Les femmes sont accros à la performance et à l’excellence mais elles peuvent être leurs propres ennemies. Quand une entreprise propose une promotion, un homme qui remplit 50 % du profil demandé n’hésitera pas à se présenter, tandis qu’une femme n’osera pas tant qu’elle n’atteint pas 120 %. Elle doit faire preuve de davantage d’audace et de culot pour postuler à des fonctions où elle est parfaitement légitime.

Comment les préparez-vous à être administratrices ?

Nous avons monté un programme court et efficace à base de modules de stratégie, finance, communication financière, media training, coaching, etc. avec des experts aguerris, comme Jean-Michel Monnot, ancien directeur de la diversité chez Sodexo.

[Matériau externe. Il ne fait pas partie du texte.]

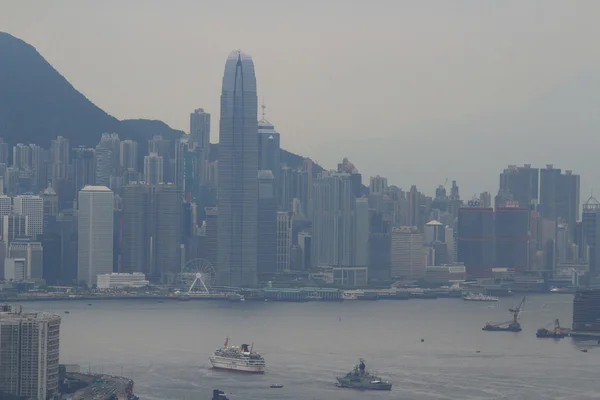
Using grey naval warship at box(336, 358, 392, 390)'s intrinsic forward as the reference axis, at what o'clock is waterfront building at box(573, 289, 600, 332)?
The waterfront building is roughly at 4 o'clock from the grey naval warship.

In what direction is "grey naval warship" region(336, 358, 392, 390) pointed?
to the viewer's left

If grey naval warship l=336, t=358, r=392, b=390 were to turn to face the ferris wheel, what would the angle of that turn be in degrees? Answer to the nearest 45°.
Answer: approximately 90° to its right

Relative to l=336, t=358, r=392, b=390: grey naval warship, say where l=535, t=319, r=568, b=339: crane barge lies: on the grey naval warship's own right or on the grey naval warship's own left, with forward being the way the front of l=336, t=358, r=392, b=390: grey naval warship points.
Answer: on the grey naval warship's own right

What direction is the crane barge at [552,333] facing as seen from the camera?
to the viewer's right
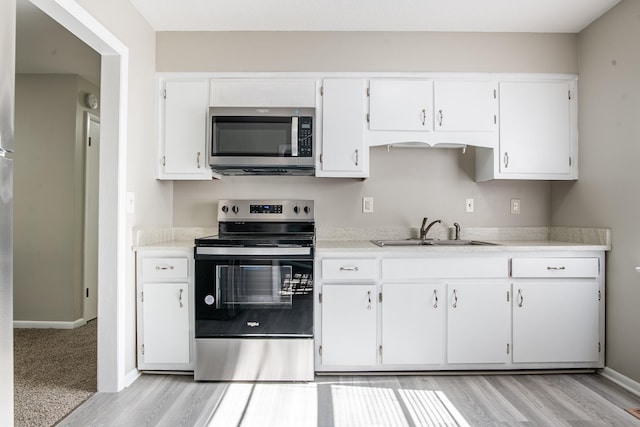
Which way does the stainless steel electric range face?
toward the camera

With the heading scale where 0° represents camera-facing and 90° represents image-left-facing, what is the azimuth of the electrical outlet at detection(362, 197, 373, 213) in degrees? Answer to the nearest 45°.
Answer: approximately 0°

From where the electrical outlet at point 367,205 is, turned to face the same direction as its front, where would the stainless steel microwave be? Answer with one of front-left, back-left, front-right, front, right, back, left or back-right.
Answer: front-right

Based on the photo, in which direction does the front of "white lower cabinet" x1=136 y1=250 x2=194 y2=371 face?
toward the camera

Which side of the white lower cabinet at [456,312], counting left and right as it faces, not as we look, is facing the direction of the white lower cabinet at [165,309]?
right

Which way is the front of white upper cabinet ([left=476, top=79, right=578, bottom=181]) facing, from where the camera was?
facing the viewer
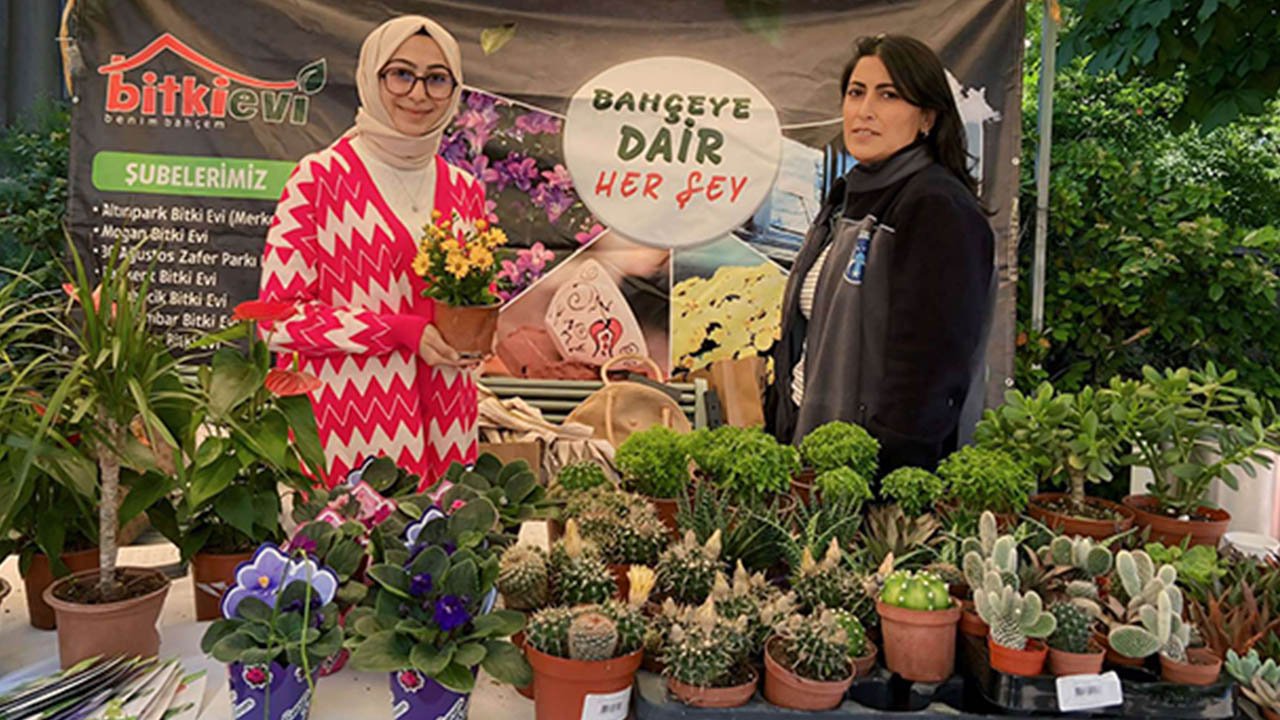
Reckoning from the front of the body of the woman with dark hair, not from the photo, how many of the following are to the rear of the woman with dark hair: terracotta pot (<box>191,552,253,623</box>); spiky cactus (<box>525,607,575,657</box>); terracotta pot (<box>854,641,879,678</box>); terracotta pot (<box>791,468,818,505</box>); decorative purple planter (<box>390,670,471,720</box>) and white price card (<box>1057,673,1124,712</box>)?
0

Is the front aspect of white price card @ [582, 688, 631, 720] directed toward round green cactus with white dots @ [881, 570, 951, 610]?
no

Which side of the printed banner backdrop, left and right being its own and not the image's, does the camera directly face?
front

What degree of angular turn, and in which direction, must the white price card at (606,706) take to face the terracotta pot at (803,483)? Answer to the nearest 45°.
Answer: approximately 135° to its left

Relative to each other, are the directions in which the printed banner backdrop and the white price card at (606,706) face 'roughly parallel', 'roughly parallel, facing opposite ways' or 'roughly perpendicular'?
roughly parallel

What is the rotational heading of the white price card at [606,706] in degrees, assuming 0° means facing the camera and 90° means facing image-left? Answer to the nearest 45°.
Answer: approximately 0°

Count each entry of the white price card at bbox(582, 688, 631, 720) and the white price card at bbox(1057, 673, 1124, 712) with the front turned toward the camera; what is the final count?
2

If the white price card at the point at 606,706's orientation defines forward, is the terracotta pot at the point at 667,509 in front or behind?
behind

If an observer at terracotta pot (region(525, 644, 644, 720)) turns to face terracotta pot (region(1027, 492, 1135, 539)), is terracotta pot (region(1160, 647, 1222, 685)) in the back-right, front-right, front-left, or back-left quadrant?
front-right

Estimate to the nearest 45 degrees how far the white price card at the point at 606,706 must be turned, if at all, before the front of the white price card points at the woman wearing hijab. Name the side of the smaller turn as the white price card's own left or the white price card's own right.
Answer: approximately 135° to the white price card's own right

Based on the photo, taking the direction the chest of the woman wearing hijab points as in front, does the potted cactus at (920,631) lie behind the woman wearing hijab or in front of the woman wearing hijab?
in front

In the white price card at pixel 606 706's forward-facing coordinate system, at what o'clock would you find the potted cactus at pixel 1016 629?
The potted cactus is roughly at 9 o'clock from the white price card.

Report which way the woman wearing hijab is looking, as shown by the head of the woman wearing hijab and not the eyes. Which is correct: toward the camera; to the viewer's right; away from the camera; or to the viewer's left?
toward the camera

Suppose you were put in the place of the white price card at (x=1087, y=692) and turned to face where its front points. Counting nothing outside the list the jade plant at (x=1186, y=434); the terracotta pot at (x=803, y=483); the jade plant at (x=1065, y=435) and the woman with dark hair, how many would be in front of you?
0
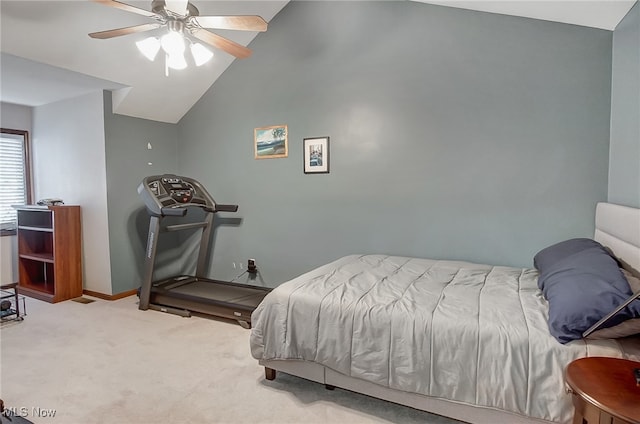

Ce programme est destiné aux hauts potentiels des entreprises qui visent des mandats ou l’accès aux comex. Par ailleurs, Daniel Bos, administrateur de l’IFA, a mis en place un outil pertinent pour améliorer la professionnalisation des conseils : l’évaluation est faite à la fois en amont et en aval de la formation pour mieux en mesurer l’impact.


La France est-elle en retard ou en avance sur la féminisation de la gouvernance ?

Elle est plutôt dans une bonne moyenne, mais la quasi-totalité des pays sont très en retard. La Norvège est la plus avancée, et les résultats des entreprises administrées par des femmes y sont bien meilleurs. Autre pays très en avance : la Chine, qui compte de nombreuses entreprises présidées par des femmes. En Allemagne, le pays d’Angela Merkel, c’est la catastrophe, et nous essayons de proposer nos candidates pour remplir leurs quotas. Et ce n’est pas mieux au Japon ni aux Etats-Unis.


Quel message passeriez-vous aux Entrepreneurs d’avenir ?

Je commencerais par leur dire que les femmes adorent l’entrepreneuriat. Bpifrance a fait appel à nos candidates, qui sont très sensibles à la possibilité de rejoindre les startups dans lesquelles elle investit. Si un projet les intéresse, même s’il y a peu de moyens, elles peuvent le porter très loin en apportant réseau et compétences. Elles ont plus conscience du temps long, et sont plus sensibles au développement durable et à la RSE que les hommes. D’ailleurs, la mixité des instances de gouvernance améliore le bilan RSE des entreprises. Les entreprises qui ont un CA mais n’ont pas les moyens de s’offrir des consultants trop chers, auraient donc tout intérêt à profiter de ces compétences féminines.